Rating: Summary: Very interesting and well-written -- with lessons for today Review: This book isn't just a history. Regis's story of the U.S. and British biological warfare program leaves the reader very relieved upon reaching the part about how the program was abandoned when the Biological Weapons Convention of 1972 was signed. Unfortunately, the next part of his book discusses how the USSR responded to that agreement -- which it signed -- by launching an all-out biological warfare program that created weaponized stocks of superlethal smallpox, bubonic plague, etc. Those stocks still exist and threaten the world today. Nor were the Russians the only violators. Apparently, once the US abandoned the field, other nations concluded that it had become possible for them to obtain a decisive advantage by doing research; before, they had assumed that the US would promptly match any developments, preventing them from achieving any advantage. A devastating example of the Law of Unintended Consequences, and something to remember when other calls for relinquishing technology appear.
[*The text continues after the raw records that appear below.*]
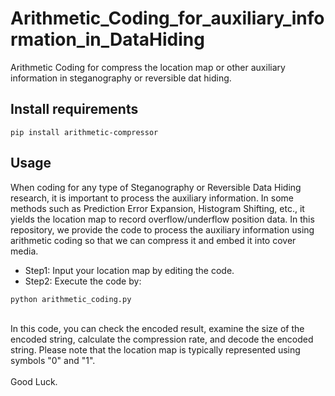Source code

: # Arithmetic_Coding_for_auxiliary_information_in_DataHiding
Arithmetic Coding for compress the location map or other auxiliary information in steganography or reversible dat hiding.

## Install requirements
`pip install arithmetic-compressor`

## Usage
When coding for any type of Steganography or Reversible Data Hiding research, it is important to process the auxiliary information. In some methods such as Prediction Error Expansion, Histogram Shifting, etc., it yields the location map to record overflow/underflow position data. In this repository, we provide the code to process the auxiliary information using arithmetic coding so that we can compress it and embed it into cover media.

* Step1: Input your location map by editing the code.
* Step2: Execute the code by: <br>

`python arithmetic_coding.py`

<br>
In this code, you can check the encoded result, examine the size of the encoded string, calculate the compression rate, and decode the encoded string. Please note that the location map is typically represented using symbols "0" and "1".
<br>
<br>
Good Luck.


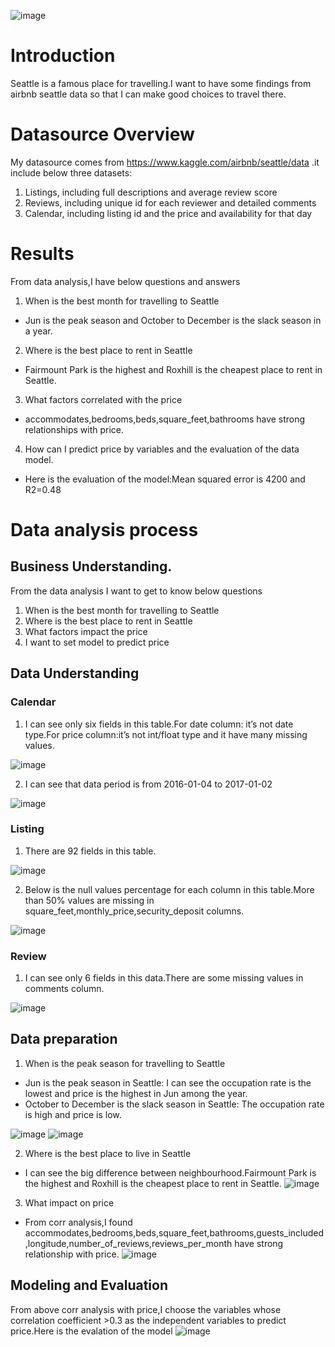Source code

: ![image](https://user-images.githubusercontent.com/30916036/129551845-5bdab939-e32e-4940-9bd2-613bae7bbbf4.png)

# Introduction
Seattle is a famous place for travelling.I want to have some findings from airbnb seattle data so that I can make good choices to travel there.

# Datasource Overview
My datasource comes from https://www.kaggle.com/airbnb/seattle/data .it include below three datasets:
1. Listings, including full descriptions and average review score
2. Reviews, including unique id for each reviewer and detailed comments
3. Calendar, including listing id and the price and availability for that day

# Results
From data analysis,I have below questions and answers
1. When is the best month for travelling to Seattle
- Jun is the peak season and October to December is the slack season in a year.

2. Where is the best place to rent in Seattle
- Fairmount Park is the highest and Roxhill is the cheapest place to rent in Seattle.

3. What factors correlated with the price
- accommodates,bedrooms,beds,square_feet,bathrooms have strong relationships with price.

4. How can I predict price by variables and the evaluation of the data model.
- Here is the evaluation of the model:Mean squared error is 4200 and R2=0.48


# Data analysis process
## Business Understanding.
From the data analysis I want to get to know below questions
1. When is the best month for travelling to Seattle
2. Where is the best place to rent in Seattle
3. What factors impact the price
4. I want to set model to predict price

## Data Understanding
### Calendar
1. I can see only six fields in this table.For date column: it’s not date type.For price column:it’s not int/float type and it have many missing values.

![image](https://user-images.githubusercontent.com/30916036/129543154-952ace67-4034-4c61-b4c7-20b00f340db7.png)


2. I can see that data period is from 2016-01-04 to 2017-01-02

![image](https://user-images.githubusercontent.com/30916036/129543216-0ab6b2ef-ecf5-41bd-8934-3d5a1666eb44.png)

### Listing
1. There are 92 fields in this table.

![image](https://user-images.githubusercontent.com/30916036/129543469-cb139987-c832-486c-a32e-f494141bfa65.png)

2. Below is the null values percentage for each column in this table.More than 50% values are missing in square_feet,monthly_price,security_deposit columns.

![image](https://user-images.githubusercontent.com/30916036/129543549-bb6ac72f-0739-456b-a72e-3e6417d5f544.png)

### Review
1. I can see only  6 fields in this data.There are some missing values in comments column.

![image](https://user-images.githubusercontent.com/30916036/129543654-33c1815e-838e-4f17-9199-e0b2192ea9dc.png)

## Data preparation
1. When is the peak season for travelling to Seattle
- Jun is the peak season in Seattle: I can see the occupation rate is the lowest and price is the highest in Jun among the year.
- October to December is the slack season in Seattle: The occupation rate is high and price is low.

![image](https://user-images.githubusercontent.com/30916036/129544914-5a0dbdcd-4dd7-4d25-a077-3d3047997d55.png)
![image](https://user-images.githubusercontent.com/30916036/129544958-caced60d-7631-4cb8-b2aa-077bbd63de95.png)


2. Where is the best place to live in Seattle
- I can see the big difference between neighbourhood.Fairmount Park is the highest and Roxhill is the cheapest place to rent in Seattle.
![image](https://user-images.githubusercontent.com/30916036/129546727-215b1f65-d48a-4604-a552-79ca79524111.png)


3. What impact on price
- From corr analysis,I found accommodates,bedrooms,beds,square_feet,bathrooms,guests_included,longitude,number_of_reviews,reviews_per_month have strong relationship with price.
![image](https://user-images.githubusercontent.com/30916036/129547495-c5f9103b-c4aa-4adb-a9b1-47b92c31ac23.png)

## Modeling and Evaluation
From above corr analysis with price,I choose the variables whose correlation coefficient >0.3 as the independent variables to predict price.Here is the evalation of the model
![image](https://user-images.githubusercontent.com/30916036/129549360-118ac5d5-ebdb-42df-a884-8fe1e95b122c.png)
Rating: Summary: Well researched, but ends with a unwarranted confidence Review: This is a good book for facts. Unfortunately, it is way out of date. Considering how fast technology is moving, what would lead someone to look back 20 years in the past and use that, as-is, for projecting forward? Reality is going to bite us, hard.
Rating: Summary: Clear, comprehensive, compulsively readable Review: This is a superior account of a difficult subject-biological weapons. It shows exhaustive research, careful weighing of evidence, and a balanced assessment of these horrible weapons. It is also a great read as Regis finds a compelling, surprising, and at times heroic narrative line in a mountain of government documents and assembles a clear history of what had been fragmentary bits of information. Statements by anyone claiming to know anything about bioweapons need to be checked against this clear, comprehensive, compulsively readable book.